The truth about body comparison
There are many reasons body comparison is unhelpful for mental health and/or a sense of wellbeing. So how do we start counteracting these unhealthy thoughts? Begin by recognizing that each body is different. Each person has a unique body that functions, digest, absorb, and metabolizes food differently. Gastrointestinal (GI) function may differ for each individual based on food intolerances/allergies, physical activity, overall dietary intake differences, and more. We never know what people are going through who we are often comparing ourselves to. Each person’s perspective is their reality. Thus you may “envy” someone’s body and not realize he or she is struggling with an emotional battle. Or you may not realize that the person’s body you may “fear” is confident and happy in their skin. When we body compare we are looking for an unrealistic expectation that “when I look that way then I will be happy” when in reality, happiness comes from within.

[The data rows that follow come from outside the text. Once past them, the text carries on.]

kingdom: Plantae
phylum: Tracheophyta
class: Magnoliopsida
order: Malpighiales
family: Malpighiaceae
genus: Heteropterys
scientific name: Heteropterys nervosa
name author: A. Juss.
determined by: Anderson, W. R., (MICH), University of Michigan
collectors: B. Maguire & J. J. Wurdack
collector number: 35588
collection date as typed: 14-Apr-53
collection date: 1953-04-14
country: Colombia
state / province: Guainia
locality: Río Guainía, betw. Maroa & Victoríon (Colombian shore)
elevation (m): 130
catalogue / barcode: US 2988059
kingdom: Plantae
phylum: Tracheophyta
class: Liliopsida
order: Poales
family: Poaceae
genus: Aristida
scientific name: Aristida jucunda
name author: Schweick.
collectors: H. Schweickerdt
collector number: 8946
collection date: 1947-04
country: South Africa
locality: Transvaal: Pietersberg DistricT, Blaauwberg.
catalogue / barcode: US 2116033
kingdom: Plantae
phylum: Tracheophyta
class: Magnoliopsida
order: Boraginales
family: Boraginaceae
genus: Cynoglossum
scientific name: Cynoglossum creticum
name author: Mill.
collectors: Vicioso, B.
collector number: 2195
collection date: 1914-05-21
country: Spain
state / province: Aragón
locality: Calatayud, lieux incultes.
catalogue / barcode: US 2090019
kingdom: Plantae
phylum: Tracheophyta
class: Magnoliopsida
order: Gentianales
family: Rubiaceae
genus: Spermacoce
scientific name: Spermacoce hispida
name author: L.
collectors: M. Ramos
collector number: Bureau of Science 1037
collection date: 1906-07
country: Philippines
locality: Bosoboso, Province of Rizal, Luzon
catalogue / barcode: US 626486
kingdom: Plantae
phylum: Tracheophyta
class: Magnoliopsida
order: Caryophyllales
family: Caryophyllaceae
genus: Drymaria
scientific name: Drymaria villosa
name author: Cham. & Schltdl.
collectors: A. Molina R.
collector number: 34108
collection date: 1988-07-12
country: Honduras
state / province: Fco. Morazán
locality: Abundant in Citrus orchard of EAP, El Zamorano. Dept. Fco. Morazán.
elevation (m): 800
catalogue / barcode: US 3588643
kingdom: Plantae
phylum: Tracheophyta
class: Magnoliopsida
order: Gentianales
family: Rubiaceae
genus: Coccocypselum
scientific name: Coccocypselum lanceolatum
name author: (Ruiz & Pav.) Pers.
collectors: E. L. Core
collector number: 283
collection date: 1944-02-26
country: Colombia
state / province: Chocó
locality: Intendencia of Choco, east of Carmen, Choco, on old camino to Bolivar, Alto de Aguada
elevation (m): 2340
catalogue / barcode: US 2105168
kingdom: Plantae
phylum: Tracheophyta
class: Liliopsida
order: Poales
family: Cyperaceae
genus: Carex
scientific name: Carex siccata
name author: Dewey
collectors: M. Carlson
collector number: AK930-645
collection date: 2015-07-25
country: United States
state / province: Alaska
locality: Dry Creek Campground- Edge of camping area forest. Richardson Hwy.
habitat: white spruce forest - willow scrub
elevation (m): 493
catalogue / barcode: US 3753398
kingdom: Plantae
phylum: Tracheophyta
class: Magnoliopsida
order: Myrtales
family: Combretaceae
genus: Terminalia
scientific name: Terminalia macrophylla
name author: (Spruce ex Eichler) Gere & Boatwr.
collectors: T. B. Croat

Comparison can take on many forms such as comparing your life to others who seemingly have it “all figured out”. That person who is always traveling, that person who has the “perfect relationship”, or the “perfect job”. All of these types of comparison cause us to believe that what we are doing or where we are at in our lives is not good enough. This mindset can inhibit growth and happiness.
Coping with comparison
- Practice self-compassion
- Allow yourself to be imperfect
- Practice mindfulness and meditation
- Become aware of your unhelpful thoughts and feelings
- Take a break from social media
- Treat yourself like you would a friend
- Seek professional help from a therapist or support group
Comparison is a way of self-loathing causing pain, shame, and inability to become the person you are wanting to become. However, with much practice, you can begin the journey of self-compassion by re-framing your thoughts. This practice comes in various ways; however, the first step is becoming aware when you are going down that rabbit hole of self-loathing and comparison. It can be helpful to practice positive thinking or rational thinking by identifying the unhelpful thought and re-framing that thought.